EXERCISE -> Transcribe the listing below exactly, leaving out each image.

GIVEN DATA ->
════

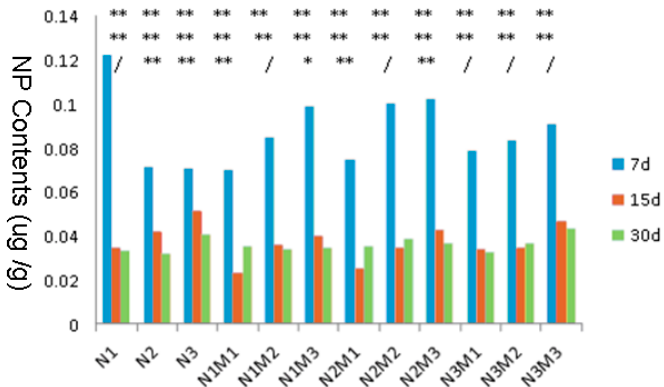
Figure 1. Statistical analysis of the content variation of 4-nonylphenol (4-NP) in liver at Day 7, Day 15 and Day 30. N, 4-NP; M, montmorillonite. Table 3. Statistical analysis of 4-NP contents in liver at Day 7.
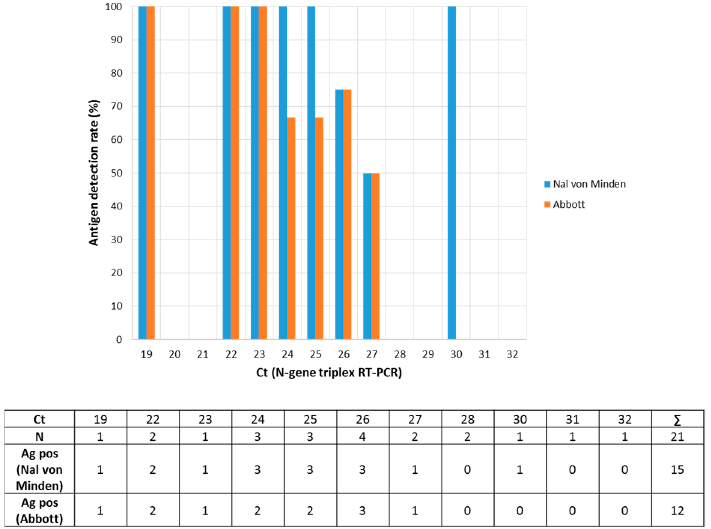
Figure 3. Head-to-head comparison of two POCTs for detection of SARS-CoV-2 antigen. Upper respiratory tract samples which have been already tested in the NADAL ® COVID-19 Ag test (Nal von Minden) were re-tested with the Panbio™ COVID-19 Antigen rapid test (Abbott, n = 21). The raw data are listed in the table below the figure.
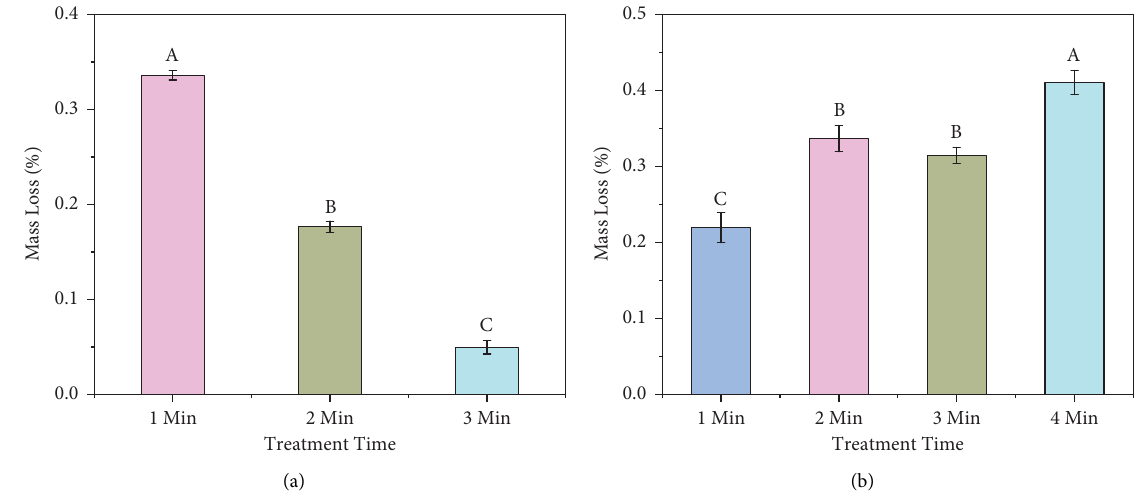
Figure 18: Estimation of mass loss in (a) radish and (b) carrot seeds due to CAPP exposure.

════

SOLVED PROBLEM ->
Figure 1. Statistical analysis of the content variation of 4-nonylphenol (4-NP) in liver at Day 7, Day 15 and Day 30. N, 4-NP; M, montmorillonite. Table 3. Statistical analysis of 4-NP contents in liver at Day 7.
Figure 3. Head-to-head comparison of two POCTs for detection of SARS-CoV-2 antigen. Upper respiratory tract samples which have been already tested in the NADAL ® COVID-19 Ag test (Nal von Minden) were re-tested with the Panbio™ COVID-19 Antigen rapid test (Abbott, n = 21). The raw data are listed in the table below the figure.
Figure 18: Estimation of mass loss in (a) radish and (b) carrot seeds due to CAPP exposure.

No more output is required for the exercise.